• What you have to do
Reproduce the listing below, changing every instance of "catalogue / barcode" to "barcode" and leaving all other text as it is.

• Record set
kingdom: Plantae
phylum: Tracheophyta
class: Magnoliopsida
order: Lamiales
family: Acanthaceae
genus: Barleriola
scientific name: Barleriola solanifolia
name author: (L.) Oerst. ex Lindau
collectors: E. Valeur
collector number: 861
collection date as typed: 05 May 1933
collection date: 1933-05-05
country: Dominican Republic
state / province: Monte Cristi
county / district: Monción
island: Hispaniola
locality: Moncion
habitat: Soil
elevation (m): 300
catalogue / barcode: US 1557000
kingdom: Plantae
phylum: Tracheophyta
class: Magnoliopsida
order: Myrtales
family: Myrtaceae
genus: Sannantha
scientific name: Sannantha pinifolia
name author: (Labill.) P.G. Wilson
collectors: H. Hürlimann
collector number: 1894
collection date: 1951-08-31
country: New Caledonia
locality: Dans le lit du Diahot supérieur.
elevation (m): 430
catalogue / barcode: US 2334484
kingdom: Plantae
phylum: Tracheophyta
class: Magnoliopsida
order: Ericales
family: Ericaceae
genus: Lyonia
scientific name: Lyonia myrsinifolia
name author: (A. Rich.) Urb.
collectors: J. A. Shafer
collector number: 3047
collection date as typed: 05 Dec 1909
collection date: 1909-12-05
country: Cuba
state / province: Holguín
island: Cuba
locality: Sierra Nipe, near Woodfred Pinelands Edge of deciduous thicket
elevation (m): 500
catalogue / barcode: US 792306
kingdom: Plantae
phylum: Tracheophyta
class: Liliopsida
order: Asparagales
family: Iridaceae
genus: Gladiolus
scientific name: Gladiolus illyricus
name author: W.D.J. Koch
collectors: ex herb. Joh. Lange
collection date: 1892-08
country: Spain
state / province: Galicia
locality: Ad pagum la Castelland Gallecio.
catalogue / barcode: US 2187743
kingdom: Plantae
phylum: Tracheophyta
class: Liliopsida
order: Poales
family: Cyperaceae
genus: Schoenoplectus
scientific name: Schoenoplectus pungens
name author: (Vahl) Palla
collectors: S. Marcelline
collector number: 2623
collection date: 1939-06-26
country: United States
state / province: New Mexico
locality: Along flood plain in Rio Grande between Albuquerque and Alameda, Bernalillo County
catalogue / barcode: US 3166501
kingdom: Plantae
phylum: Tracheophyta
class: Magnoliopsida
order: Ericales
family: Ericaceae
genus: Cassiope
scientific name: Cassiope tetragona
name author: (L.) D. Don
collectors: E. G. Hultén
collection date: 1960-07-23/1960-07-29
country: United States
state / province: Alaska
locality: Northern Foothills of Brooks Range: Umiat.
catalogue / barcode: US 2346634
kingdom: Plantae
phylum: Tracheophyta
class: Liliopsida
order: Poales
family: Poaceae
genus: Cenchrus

• Written solution
kingdom: Plantae
phylum: Tracheophyta
class: Magnoliopsida
order: Lamiales
family: Acanthaceae
genus: Barleriola
scientific name: Barleriola solanifolia
name author: (L.) Oerst. ex Lindau
collectors: E. Valeur
collector number: 861
collection date as typed: 05 May 1933
collection date: 1933-05-05
country: Dominican Republic
state / province: Monte Cristi
county / district: Monción
island: Hispaniola
locality: Moncion
habitat: Soil
elevation (m): 300
barcode: US 1557000
kingdom: Plantae
phylum: Tracheophyta
class: Magnoliopsida
order: Myrtales
family: Myrtaceae
genus: Sannantha
scientific name: Sannantha pinifolia
name author: (Labill.) P.G. Wilson
collectors: H. Hürlimann
collector number: 1894
collection date: 1951-08-31
country: New Caledonia
locality: Dans le lit du Diahot supérieur.
elevation (m): 430
barcode: US 2334484
kingdom: Plantae
phylum: Tracheophyta
class: Magnoliopsida
order: Ericales
family: Ericaceae
genus: Lyonia
scientific name: Lyonia myrsinifolia
name author: (A. Rich.) Urb.
collectors: J. A. Shafer
collector number: 3047
collection date as typed: 05 Dec 1909
collection date: 1909-12-05
country: Cuba
state / province: Holguín
island: Cuba
locality: Sierra Nipe, near Woodfred Pinelands Edge of deciduous thicket
elevation (m): 500
barcode: US 792306
kingdom: Plantae
phylum: Tracheophyta
class: Liliopsida
order: Asparagales
family: Iridaceae
genus: Gladiolus
scientific name: Gladiolus illyricus
name author: W.D.J. Koch
collectors: ex herb. Joh. Lange
collection date: 1892-08
country: Spain
state / province: Galicia
locality: Ad pagum la Castelland Gallecio.
barcode: US 2187743
kingdom: Plantae
phylum: Tracheophyta
class: Liliopsida
order: Poales
family: Cyperaceae
genus: Schoenoplectus
scientific name: Schoenoplectus pungens
name author: (Vahl) Palla
collectors: S. Marcelline
collector number: 2623
collection date: 1939-06-26
country: United States
state / province: New Mexico
locality: Along flood plain in Rio Grande between Albuquerque and Alameda, Bernalillo County
barcode: US 3166501
kingdom: Plantae
phylum: Tracheophyta
class: Magnoliopsida
order: Ericales
family: Ericaceae
genus: Cassiope
scientific name: Cassiope tetragona
name author: (L.) D. Don
collectors: E. G. Hultén
collection date: 1960-07-23/1960-07-29
country: United States
state / province: Alaska
locality: Northern Foothills of Brooks Range: Umiat.
barcode: US 2346634
kingdom: Plantae
phylum: Tracheophyta
class: Liliopsida
order: Poales
family: Poaceae
genus: Cenchrus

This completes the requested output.